Written exercise
Please arrange every line of the entries below as a JSON list of strings, one string per line, leaving out any blank lines.

(Collected data entries)
--- Start ---

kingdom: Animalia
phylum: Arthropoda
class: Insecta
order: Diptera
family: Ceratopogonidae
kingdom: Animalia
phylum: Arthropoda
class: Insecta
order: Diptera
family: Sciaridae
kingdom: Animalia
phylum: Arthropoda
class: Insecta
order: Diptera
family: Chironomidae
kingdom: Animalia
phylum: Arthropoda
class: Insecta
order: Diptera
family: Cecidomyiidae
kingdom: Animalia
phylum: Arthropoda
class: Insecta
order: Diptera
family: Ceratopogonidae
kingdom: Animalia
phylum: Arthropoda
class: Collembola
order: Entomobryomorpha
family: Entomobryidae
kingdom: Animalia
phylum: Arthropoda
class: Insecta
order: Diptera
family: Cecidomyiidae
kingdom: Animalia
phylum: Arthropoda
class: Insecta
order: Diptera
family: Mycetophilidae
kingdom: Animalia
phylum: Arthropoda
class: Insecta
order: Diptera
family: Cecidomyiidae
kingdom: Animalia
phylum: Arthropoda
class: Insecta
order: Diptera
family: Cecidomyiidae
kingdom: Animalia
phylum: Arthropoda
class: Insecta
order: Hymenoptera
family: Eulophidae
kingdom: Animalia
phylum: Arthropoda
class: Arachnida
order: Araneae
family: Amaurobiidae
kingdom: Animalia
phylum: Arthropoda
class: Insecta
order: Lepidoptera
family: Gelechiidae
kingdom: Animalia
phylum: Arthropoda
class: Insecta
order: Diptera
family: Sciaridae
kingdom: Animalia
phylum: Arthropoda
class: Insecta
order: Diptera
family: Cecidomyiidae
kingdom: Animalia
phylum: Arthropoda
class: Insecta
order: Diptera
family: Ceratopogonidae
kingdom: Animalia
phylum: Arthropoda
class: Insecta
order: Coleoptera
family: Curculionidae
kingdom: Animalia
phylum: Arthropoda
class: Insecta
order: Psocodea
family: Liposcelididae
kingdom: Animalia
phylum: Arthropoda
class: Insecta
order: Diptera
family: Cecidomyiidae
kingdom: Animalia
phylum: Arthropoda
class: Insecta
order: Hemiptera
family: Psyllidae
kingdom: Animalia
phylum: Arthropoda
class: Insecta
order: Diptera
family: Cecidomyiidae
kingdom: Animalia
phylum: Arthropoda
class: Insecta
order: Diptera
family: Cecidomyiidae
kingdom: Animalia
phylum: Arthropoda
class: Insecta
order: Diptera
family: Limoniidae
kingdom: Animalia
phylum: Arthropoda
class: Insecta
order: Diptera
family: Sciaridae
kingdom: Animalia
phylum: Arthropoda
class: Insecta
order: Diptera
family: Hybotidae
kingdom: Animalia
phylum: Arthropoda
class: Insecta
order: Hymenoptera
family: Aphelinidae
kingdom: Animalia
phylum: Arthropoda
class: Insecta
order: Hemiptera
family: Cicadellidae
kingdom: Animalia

--- End ---

Result of this task
[
  "kingdom: Animalia",
  "phylum: Arthropoda",
  "class: Insecta",
  "order: Diptera",
  "family: Ceratopogonidae",
  "kingdom: Animalia",
  "phylum: Arthropoda",
  "class: Insecta",
  "order: Diptera",
  "family: Sciaridae",
  "kingdom: Animalia",
  "phylum: Arthropoda",
  "class: Insecta",
  "order: Diptera",
  "family: Chironomidae",
  "kingdom: Animalia",
  "phylum: Arthropoda",
  "class: Insecta",
  "order: Diptera",
  "family: Cecidomyiidae",
  "kingdom: Animalia",
  "phylum: Arthropoda",
  "class: Insecta",
  "order: Diptera",
  "family: Ceratopogonidae",
  "kingdom: Animalia",
  "phylum: Arthropoda",
  "class: Collembola",
  "order: Entomobryomorpha",
  "family: Entomobryidae",
  "kingdom: Animalia",
  "phylum: Arthropoda",
  "class: Insecta",
  "order: Diptera",
  "family: Cecidomyiidae",
  "kingdom: Animalia",
  "phylum: Arthropoda",
  "class: Insecta",
  "order: Diptera",
  "family: Mycetophilidae",
  "kingdom: Animalia",
  "phylum: Arthropoda",
  "class: Insecta",
  "order: Diptera",
  "family: Cecidomyiidae",
  "kingdom: Animalia",
  "phylum: Arthropoda",
  "class: Insecta",
  "order: Diptera",
  "family: Cecidomyiidae",
  "kingdom: Animalia",
  "phylum: Arthropoda",
  "class: Insecta",
  "order: Hymenoptera",
  "family: Eulophidae",
  "kingdom: Animalia",
  "phylum: Arthropoda",
  "class: Arachnida",
  "order: Araneae",
  "family: Amaurobiidae",
  "kingdom: Animalia",
  "phylum: Arthropoda",
  "class: Insecta",
  "order: Lepidoptera",
  "family: Gelechiidae",
  "kingdom: Animalia",
  "phylum: Arthropoda",
  "class: Insecta",
  "order: Diptera",
  "family: Sciaridae",
  "kingdom: Animalia",
  "phylum: Arthropoda",
  "class: Insecta",
  "order: Diptera",
  "family: Cecidomyiidae",
  "kingdom: Animalia",
  "phylum: Arthropoda",
  "class: Insecta",
  "order: Diptera",
  "family: Ceratopogonidae",
  "kingdom: Animalia",
  "phylum: Arthropoda",
  "class: Insecta",
  "order: Coleoptera",
  "family: Curculionidae",
  "kingdom: Animalia",
  "phylum: Arthropoda",
  "class: Insecta",
  "order: Psocodea",
  "family: Liposcelididae",
  "kingdom: Animalia",
  "phylum: Arthropoda",
  "class: Insecta",
  "order: Diptera",
  "family: Cecidomyiidae",
  "kingdom: Animalia",
  "phylum: Arthropoda",
  "class: Insecta",
  "order: Hemiptera",
  "family: Psyllidae",
  "kingdom: Animalia",
  "phylum: Arthropoda",
  "class: Insecta",
  "order: Diptera",
  "family: Cecidomyiidae",
  "kingdom: Animalia",
  "phylum: Arthropoda",
  "class: Insecta",
  "order: Diptera",
  "family: Cecidomyiidae",
  "kingdom: Animalia",
  "phylum: Arthropoda",
  "class: Insecta",
  "order: Diptera",
  "family: Limoniidae",
  "kingdom: Animalia",
  "phylum: Arthropoda",
  "class: Insecta",
  "order: Diptera",
  "family: Sciaridae",
  "kingdom: Animalia",
  "phylum: Arthropoda",
  "class: Insecta",
  "order: Diptera",
  "family: Hybotidae",
  "kingdom: Animalia",
  "phylum: Arthropoda",
  "class: Insecta",
  "order: Hymenoptera",
  "family: Aphelinidae",
  "kingdom: Animalia",
  "phylum: Arthropoda",
  "class: Insecta",
  "order: Hemiptera",
  "family: Cicadellidae",
  "kingdom: Animalia"
]